Eminent domain is the right of government to take private property for other uses. It is usually a last-ditch effort by government to obtain property by offering fair compensation to the property owner.
The land, between Pa. Route 60 and Harbor Road, is being considered by a semiconductor company promising 1,200 jobs.
There are residential properties, small businesses and a sportsmen's club on the land.
Meets conditions
The county planning commission was permitted to declare the property blighted because it meets one or more of the conditions for that designation set by the by state, said James Gagliano, county planning director.
Among the reasons that apply to the property are that its use is economically or socially undesirable, there is inadequate planning in the area and there is a defective design or arrangement of buildings, he said.
The six landowners have been contacted and two sales agreements have already been signed, said Linda Nitch, director of the Lawrence County Economic Development Agency, the group handling the property negotiations.
Nitch said they are still negotiating with four other land owners and may have to use eminent domain on two of the properties. She said negotiations with the two other owners will likely result in sales agreements.
Planning commission chairwoman Janet Verone abstained from voting on the matter.

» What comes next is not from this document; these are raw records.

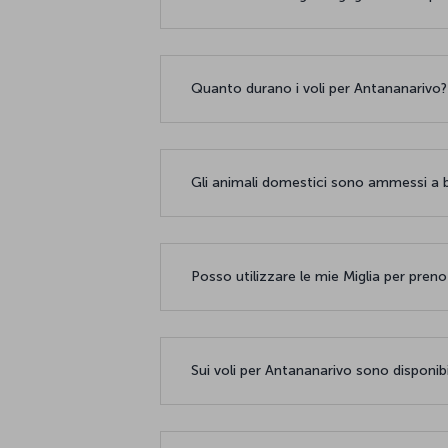
Quanto durano i voli per Antananarivo
Gli animali domestici sono ammessi a b
Posso utilizzare le mie Miglia per pren
Sui voli per Antananarivo sono disponibi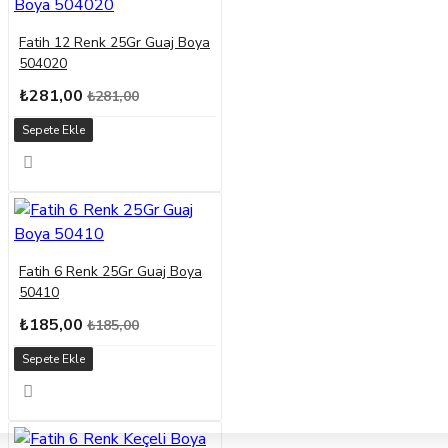
Fatih 12 Renk 25Gr Guaj Boya
504020
₺281,00
₺281,00
Sepete Ekle
Fatih 6 Renk 25Gr Guaj Boya
50410
₺185,00
₺185,00
Sepete Ekle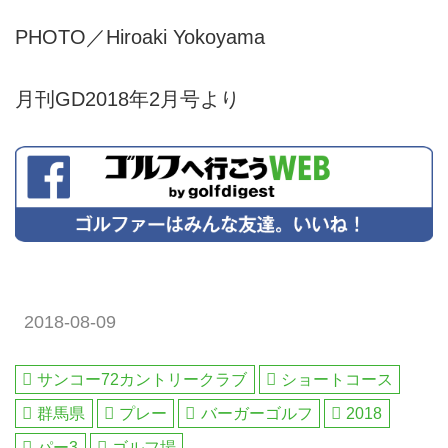
PHOTO／Hiroaki Yokoyama
月刊GD2018年2月号より
2018-08-09
サンコー72カントリークラブ
ショートコース
群馬県
プレー
バーガーゴルフ
2018
パー3
ゴルフ場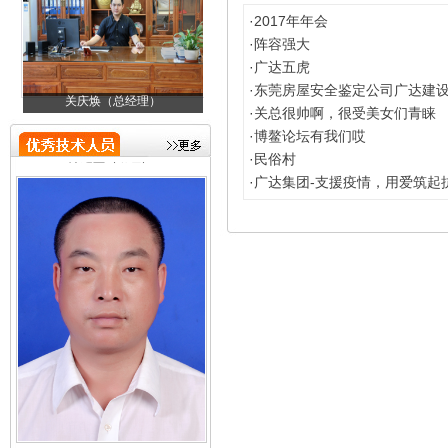
·
2017年年会
·
阵容强大
·
广达五虎
·
东莞房屋安全鉴定公司广达建设2
关庆焕（总经理）
邓金成（技术负责人）
·
关总很帅啊，很受美女们青睐
·
博鳌论坛有我们哎
陈远盛（助理）
·
民俗村
·
广达集团-支援疫情，用爱筑起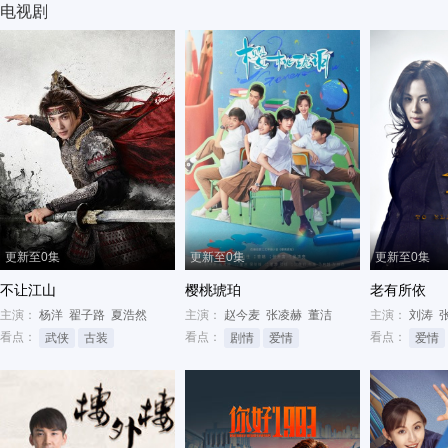
电视剧
更新至0集
更新至0集
更新至0集
不让江山
樱桃琥珀
老有所依
主演：
杨洋
翟子路
夏浩然
主演：
赵今麦
张凌赫
董洁
主演：
刘涛
看点：
看点：
看点：
武侠
古装
剧情
爱情
爱情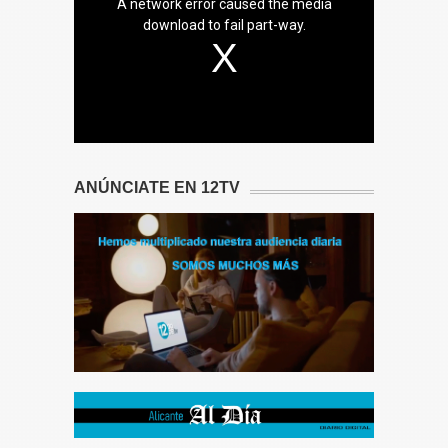
A network error caused the media
download to fail part-way.
ANÚNCIATE EN 12TV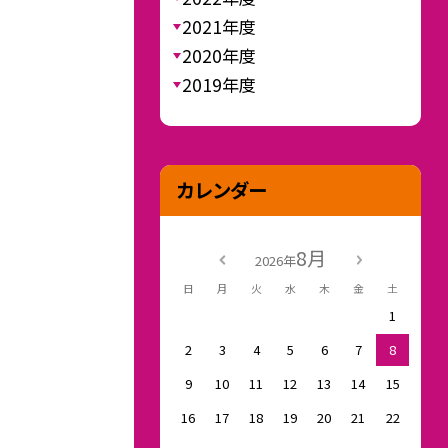
2021年度
2020年度
2019年度
カレンダー
8月
2026年
日
月
火
水
木
金
土
1
2
3
4
5
6
7
8
9
10
11
12
13
14
15
16
17
18
19
20
21
22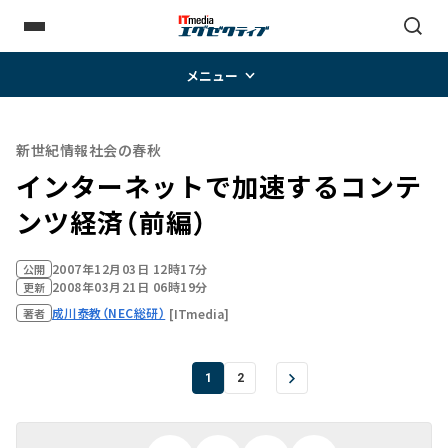
メニュー
新世紀情報社会の春秋
インターネットで加速するコンテ
ンツ経済（前編）
2007年12月03日 12時17分
公開
2008年03月21日 06時19分
更新
成川泰教（NEC総研）
[ITmedia]
著者
1
2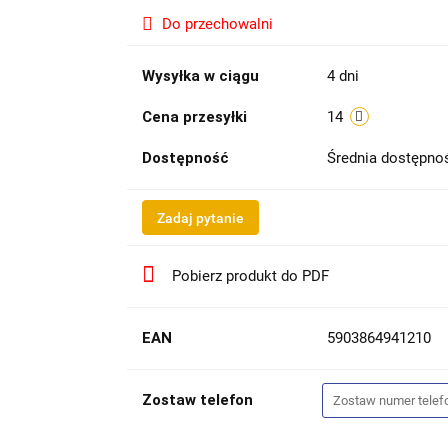
Do przechowalni
Wysyłka w ciągu
4 dni
Cena przesyłki
14
Dostępność
Średnia dostępn
Zadaj pytanie
Pobierz produkt do PDF
EAN
5903864941210
Zostaw telefon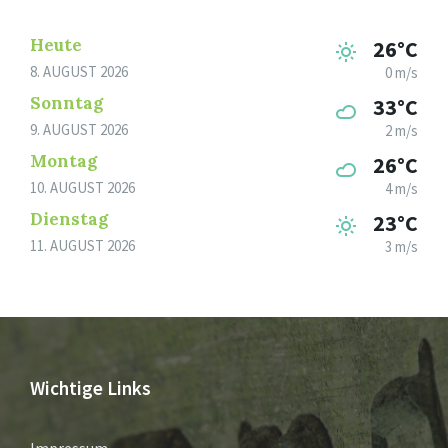
Heute
26°C
8. AUGUST 2026
0 m/s
Sonntag
33°C
9. AUGUST 2026
2 m/s
Montag
26°C
10. AUGUST 2026
4 m/s
Dienstag
23°C
11. AUGUST 2026
3 m/s
Wichtige Links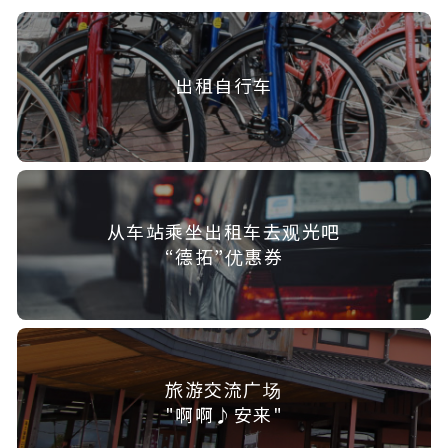
出租自行车
从车站乘坐出租车去观光吧
“德拓”优惠券
旅游交流广场
"啊啊♪安来"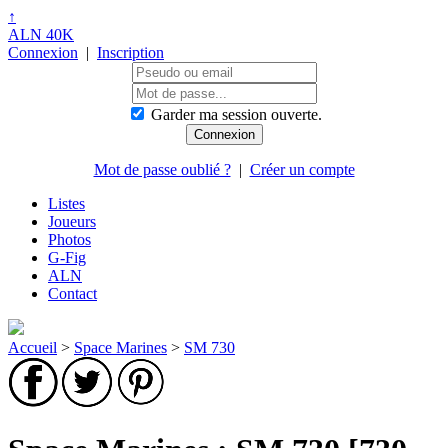
↑
ALN 40K
Connexion
|
Inscription
Garder ma session ouverte.
Mot de passe oublié ?
|
Créer un compte
Listes
Joueurs
Photos
G-Fig
ALN
Contact
Accueil
>
Space Marines
>
SM 730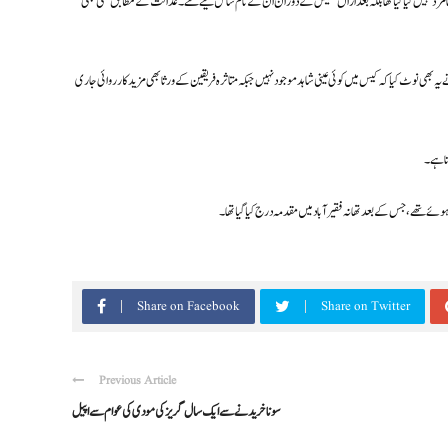
 نامزد نہیں کیا گیا تھا بلکہ بعد ازاں تفتیش کے دوران ان کے نام شامل کیے گئے۔ عدالت کے مطابق کسی بھی
ے یہ بھی نوٹ کیا کہ کیس میں کوئی عینی شاہد موجود نہیں جبکہ متاثرہ فریقین کے ورثا بھی مزید کارروائی جاری
تا ہے۔
Share on Facebook
Share on Twitter
Previous Article
سونا خریدنے سے ایک سال گریز کی مودی کی عوام سے اپیل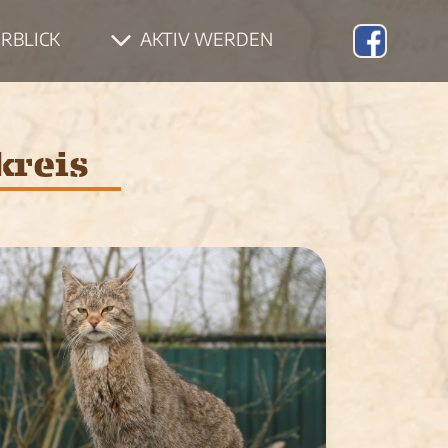
ERBLICK
AKTIV WERDEN
kreis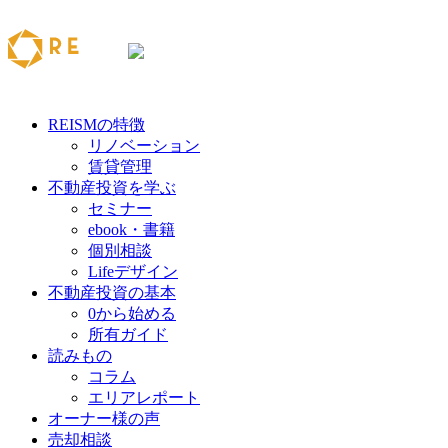
REISMの特徴
リノベーション
賃貸管理
不動産投資を学ぶ
セミナー
ebook・書籍
個別相談
Lifeデザイン
不動産投資の基本
0から始める
所有ガイド
読みもの
コラム
エリアレポート
オーナー様の声
売却相談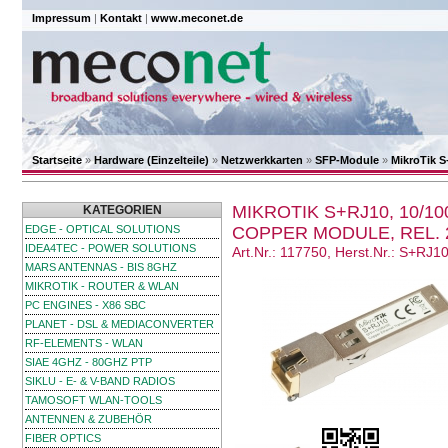
Impressum
|
Kontakt
|
www.meconet.de
Startseite
»
Hardware (Einzelteile)
»
Netzwerkkarten
»
SFP-Module
»
MikroTik S
MIKROTIK S+RJ10, 10/10
KATEGORIEN
EDGE - OPTICAL SOLUTIONS
COPPER MODULE, REL. 
IDEA4TEC - POWER SOLUTIONS
Art.Nr.: 117750, Herst.Nr.: S+RJ10
MARS ANTENNAS - BIS 8GHZ
MIKROTIK - ROUTER & WLAN
PC ENGINES - X86 SBC
PLANET - DSL & MEDIACONVERTER
RF-ELEMENTS - WLAN
SIAE 4GHZ - 80GHZ PTP
SIKLU - E- & V-BAND RADIOS
TAMOSOFT WLAN-TOOLS
ANTENNEN & ZUBEHÖR
FIBER OPTICS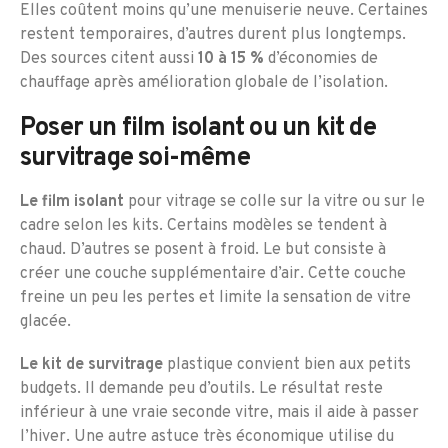
Elles coûtent moins qu’une menuiserie neuve. Certaines
restent temporaires, d’autres durent plus longtemps.
Des sources citent aussi
10 à 15 %
d’économies de
chauffage après amélioration globale de l’isolation.
Poser un film isolant ou un kit de
survitrage soi-même
Le film isolant
pour vitrage se colle sur la vitre ou sur le
cadre selon les kits. Certains modèles se tendent à
chaud. D’autres se posent à froid. Le but consiste à
créer une couche supplémentaire d’air. Cette couche
freine un peu les pertes et limite la sensation de vitre
glacée.
Le kit de survitrage
plastique convient bien aux petits
budgets. Il demande peu d’outils. Le résultat reste
inférieur à une vraie seconde vitre, mais il aide à passer
l’hiver. Une autre astuce très économique utilise du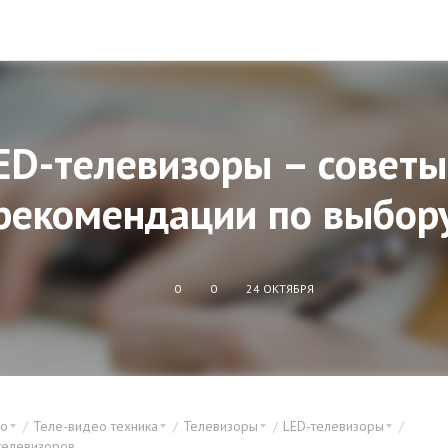
ED-телевизоры – советы
рекомендации по выбор
0
0
24 ОКТЯБРЯ
ео
Теле-видео техника
Телевизоры
LED-телевизоры
телевизоров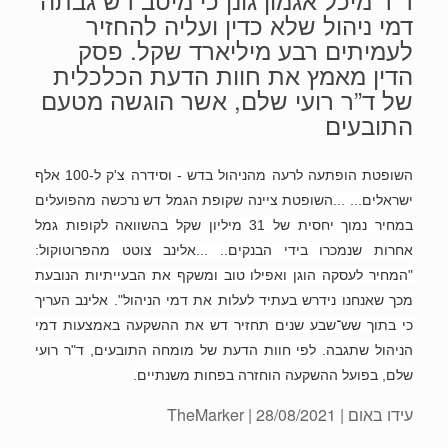
דמי ניהול שלא כדין ועליה להחזיר
לעמיתים רבע מיליארד שקל. פסק
הדין מאמץ את חוות הדעת הכלכלית
של ד”ר רועי שלם, אשר הוגשה מטעם
התובעים
השופטת הופתעה לרעה מהניהול בדש - וסידרה צ'ק ל-100 אלף
ישראלים... ...השופטת ציינה שקופת הגמל דש נרכשה מהפועלים
במחיר נמוך יחסית של 31 מיליון שקל בהשוואה לקופות גמל
אחרות שנמכרו בידי הבנקים.. ...אלינב צוטט מהפרוטוקול:
"המחיר לעסקה הוגן ואפילו טוב ומשקף את הבעייתיות הנובעת
מכך שאנחנו נידרש בעתיד לעלות את דמי הניהול". אלינב העריך
כי בתוך שש־שבע שנים תחזיר דש את ההשקעה באמצעות דמי
הניהול שתגבה. לפי חוות הדעת של מומחה התובעים, ד"ר רועי
שלם, בפועל ההשקעה הוחזרה בפחות משנתיים.
עידו באום
| 28/08/2021 | TheMarker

Verone said she agreed with the idea of taking the property for a better use, but objected to the term "blighted." Verone said she believes the term connotes an overpopulated, urban area, not a rural setting like the one in Neshannock Township.
The business park that has been promised $15 million by Gov. Ed Rendell for water and sewer lines and another $15 million from local municipalities and Lawrence County.
Lawrence County commissioners and the county redevelopment authority must also designate the property blighted before the eminent domain process can start.